┏━━

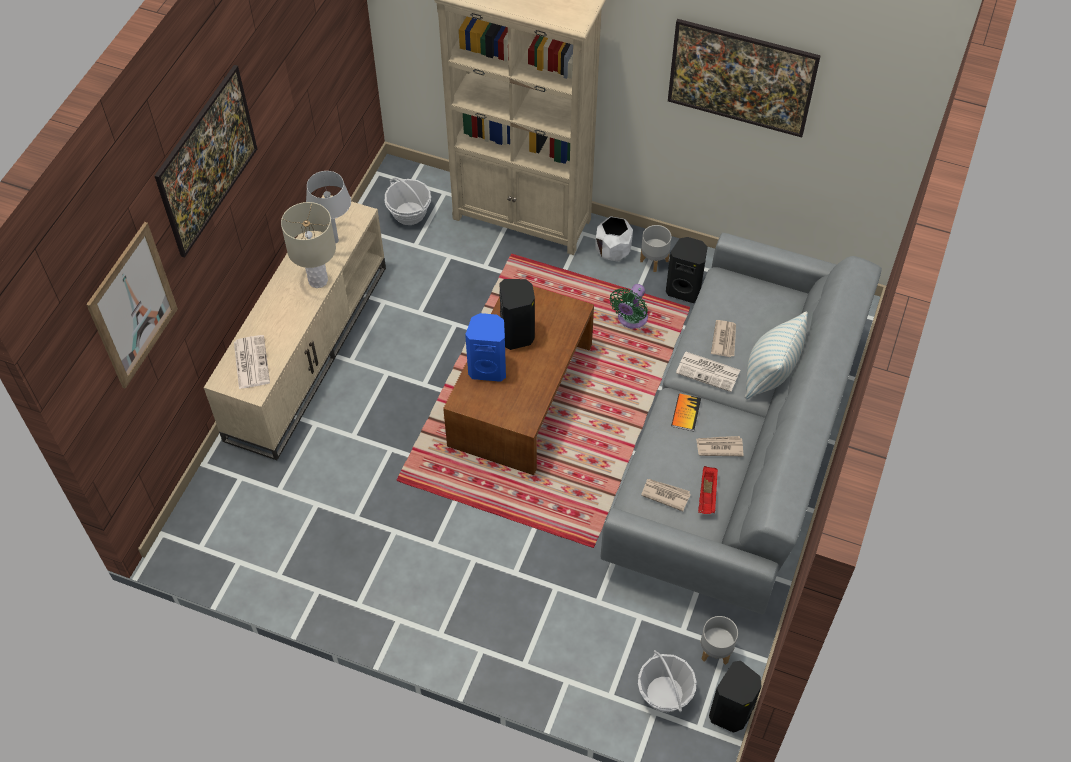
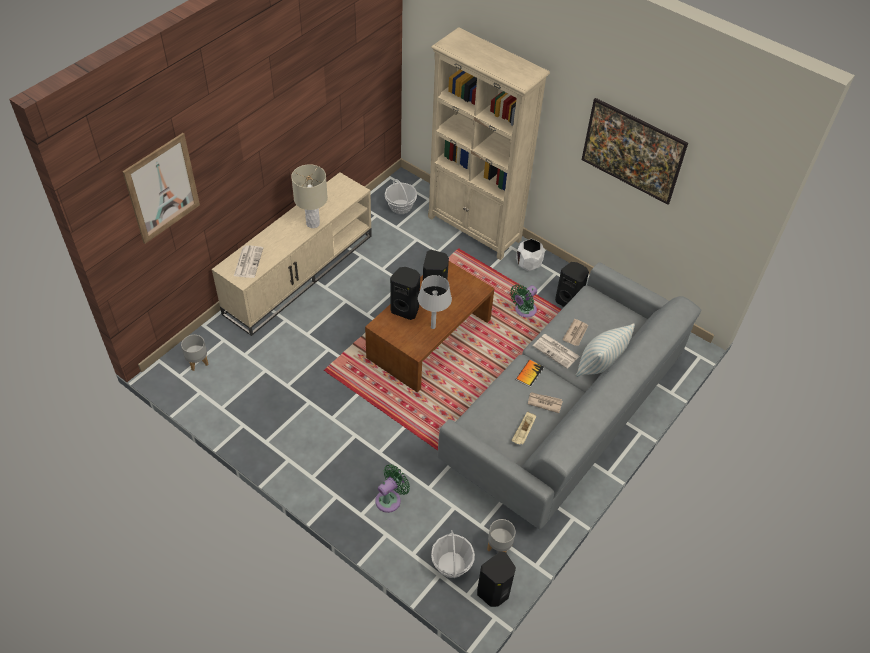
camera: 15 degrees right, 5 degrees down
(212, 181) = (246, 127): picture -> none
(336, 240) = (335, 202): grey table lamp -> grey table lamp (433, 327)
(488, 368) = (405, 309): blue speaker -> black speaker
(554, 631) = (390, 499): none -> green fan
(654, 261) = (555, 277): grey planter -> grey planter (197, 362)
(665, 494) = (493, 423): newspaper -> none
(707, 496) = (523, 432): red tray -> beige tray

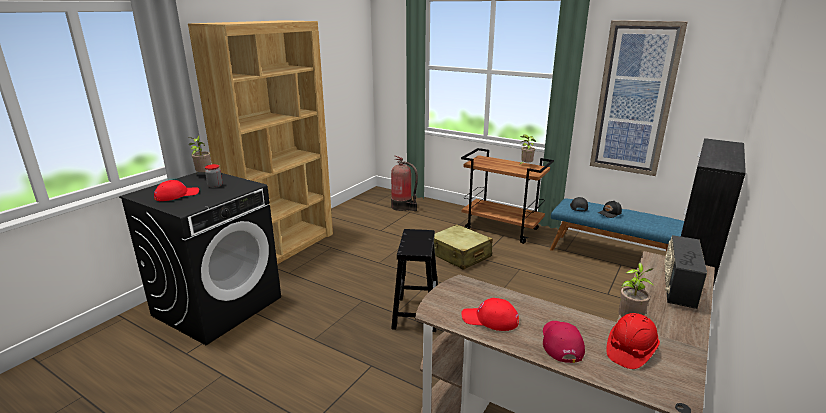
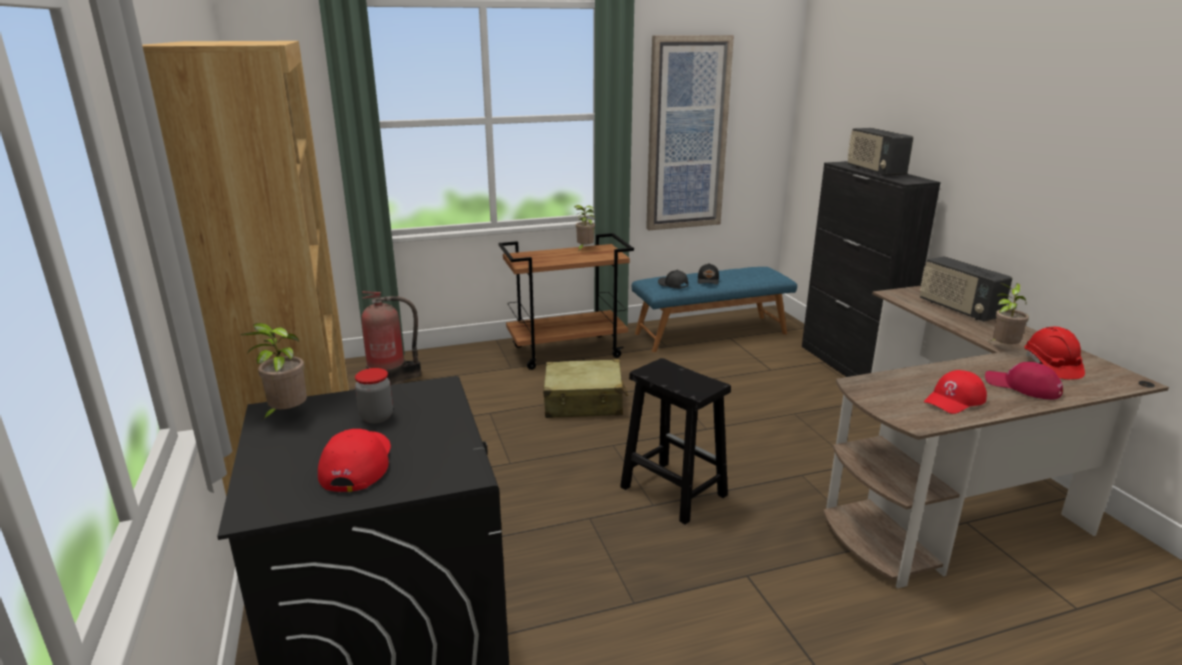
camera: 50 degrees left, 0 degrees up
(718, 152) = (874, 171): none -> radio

┗━━
┏━━

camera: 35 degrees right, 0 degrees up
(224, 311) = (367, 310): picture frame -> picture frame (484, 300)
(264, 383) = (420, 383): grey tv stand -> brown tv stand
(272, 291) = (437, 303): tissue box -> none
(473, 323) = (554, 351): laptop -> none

┗━━
┏━━

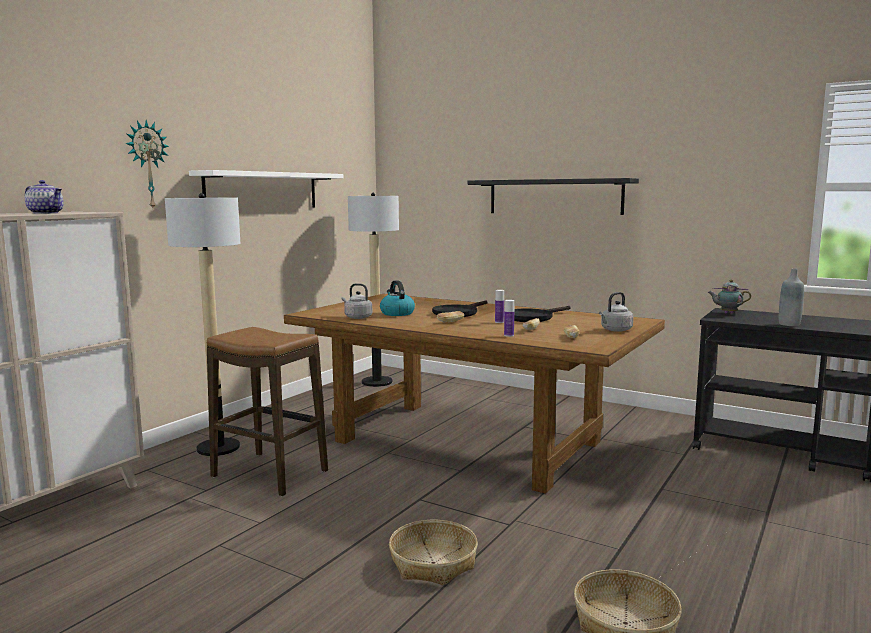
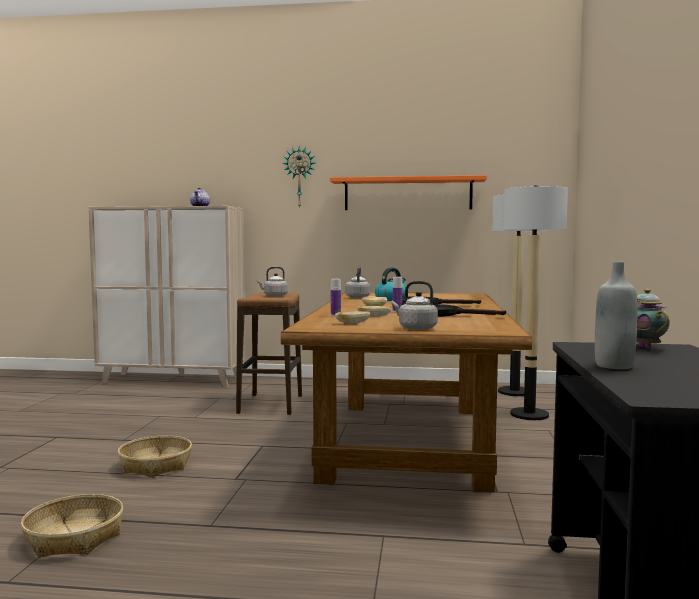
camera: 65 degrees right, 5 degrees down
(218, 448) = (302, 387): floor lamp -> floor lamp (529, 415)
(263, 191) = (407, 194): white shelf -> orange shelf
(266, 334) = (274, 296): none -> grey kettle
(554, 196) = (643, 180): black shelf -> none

┗━━

WHAT YOU NEED TO DO: Copy out every line of the data that includes the word "right".

RESULT OF THE EXERCISE:
camera: 15 degrees right, 5 degrees down
camera: 35 degrees right, 0 degrees up
camera: 65 degrees right, 5 degrees down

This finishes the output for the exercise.